Work to be completed. Once the line with "характеристиками." is found in the entries below, print it and each following line exactly, stopping after the line with "самостоятельно забрать приобретённую"; print nothing else.
Start of Block
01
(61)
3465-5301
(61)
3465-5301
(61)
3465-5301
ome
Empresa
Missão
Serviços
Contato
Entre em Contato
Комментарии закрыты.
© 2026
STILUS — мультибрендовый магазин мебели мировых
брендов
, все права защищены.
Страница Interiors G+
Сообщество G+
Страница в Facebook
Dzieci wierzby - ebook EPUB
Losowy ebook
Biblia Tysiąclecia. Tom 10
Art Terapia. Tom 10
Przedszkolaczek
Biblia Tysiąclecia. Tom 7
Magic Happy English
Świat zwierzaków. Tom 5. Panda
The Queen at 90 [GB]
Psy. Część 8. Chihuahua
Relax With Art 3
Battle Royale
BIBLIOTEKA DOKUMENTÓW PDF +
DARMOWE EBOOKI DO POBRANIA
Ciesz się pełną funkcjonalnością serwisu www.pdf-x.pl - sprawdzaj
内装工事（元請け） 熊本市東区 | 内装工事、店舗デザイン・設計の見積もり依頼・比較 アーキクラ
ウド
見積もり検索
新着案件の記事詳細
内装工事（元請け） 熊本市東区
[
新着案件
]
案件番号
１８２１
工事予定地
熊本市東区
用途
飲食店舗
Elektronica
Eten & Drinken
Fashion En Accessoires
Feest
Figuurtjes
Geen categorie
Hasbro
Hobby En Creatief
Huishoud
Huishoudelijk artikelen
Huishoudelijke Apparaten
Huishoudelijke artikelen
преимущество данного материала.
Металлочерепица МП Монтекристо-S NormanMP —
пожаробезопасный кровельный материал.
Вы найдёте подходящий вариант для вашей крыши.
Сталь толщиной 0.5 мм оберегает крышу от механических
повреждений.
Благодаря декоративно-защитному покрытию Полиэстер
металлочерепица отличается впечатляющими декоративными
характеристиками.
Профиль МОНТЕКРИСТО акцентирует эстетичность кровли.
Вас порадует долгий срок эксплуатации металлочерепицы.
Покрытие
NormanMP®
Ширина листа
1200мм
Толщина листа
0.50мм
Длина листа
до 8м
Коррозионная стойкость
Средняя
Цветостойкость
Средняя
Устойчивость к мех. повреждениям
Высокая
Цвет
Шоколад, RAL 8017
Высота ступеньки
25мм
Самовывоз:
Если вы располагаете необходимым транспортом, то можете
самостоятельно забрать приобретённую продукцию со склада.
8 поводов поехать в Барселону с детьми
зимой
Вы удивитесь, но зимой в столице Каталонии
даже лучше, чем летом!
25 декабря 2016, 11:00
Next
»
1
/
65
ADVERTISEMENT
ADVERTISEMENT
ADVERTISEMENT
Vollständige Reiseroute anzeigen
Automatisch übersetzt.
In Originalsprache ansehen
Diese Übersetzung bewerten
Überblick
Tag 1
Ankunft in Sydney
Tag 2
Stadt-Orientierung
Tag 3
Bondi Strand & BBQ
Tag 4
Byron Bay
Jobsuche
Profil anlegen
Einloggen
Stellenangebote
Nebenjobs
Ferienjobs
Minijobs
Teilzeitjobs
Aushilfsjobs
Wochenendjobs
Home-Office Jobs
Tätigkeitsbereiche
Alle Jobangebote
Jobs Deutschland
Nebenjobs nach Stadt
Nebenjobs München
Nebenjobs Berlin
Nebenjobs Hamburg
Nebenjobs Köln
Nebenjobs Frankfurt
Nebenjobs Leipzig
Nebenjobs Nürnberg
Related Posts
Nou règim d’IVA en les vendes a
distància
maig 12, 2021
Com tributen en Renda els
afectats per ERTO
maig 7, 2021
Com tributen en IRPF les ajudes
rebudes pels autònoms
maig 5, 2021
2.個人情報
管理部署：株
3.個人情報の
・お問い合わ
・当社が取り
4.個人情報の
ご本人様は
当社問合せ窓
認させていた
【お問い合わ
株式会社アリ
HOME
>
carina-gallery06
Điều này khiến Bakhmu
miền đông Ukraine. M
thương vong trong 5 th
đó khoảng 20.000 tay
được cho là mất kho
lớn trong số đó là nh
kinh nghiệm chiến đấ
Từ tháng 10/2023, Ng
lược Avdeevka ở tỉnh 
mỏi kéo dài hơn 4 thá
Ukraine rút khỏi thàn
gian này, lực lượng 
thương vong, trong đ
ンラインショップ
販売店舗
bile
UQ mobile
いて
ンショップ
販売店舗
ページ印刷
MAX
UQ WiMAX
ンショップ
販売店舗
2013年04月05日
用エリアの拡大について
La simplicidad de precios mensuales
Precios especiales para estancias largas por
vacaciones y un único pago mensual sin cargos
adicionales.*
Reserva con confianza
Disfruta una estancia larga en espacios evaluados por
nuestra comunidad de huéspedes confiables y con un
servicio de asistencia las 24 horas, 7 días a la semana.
End of Block
Solved exercise.
характеристиками.
Профиль МОНТЕКРИСТО акцентирует эстетичность кровли.
Вас порадует долгий срок эксплуатации металлочерепицы.
Покрытие
NormanMP®
Ширина листа
1200мм
Толщина листа
0.50мм
Длина листа
до 8м
Коррозионная стойкость
Средняя
Цветостойкость
Средняя
Устойчивость к мех. повреждениям
Высокая
Цвет
Шоколад, RAL 8017
Высота ступеньки
25мм
Самовывоз:
Если вы располагаете необходимым транспортом, то можете
самостоятельно забрать приобретённую продукцию со склада.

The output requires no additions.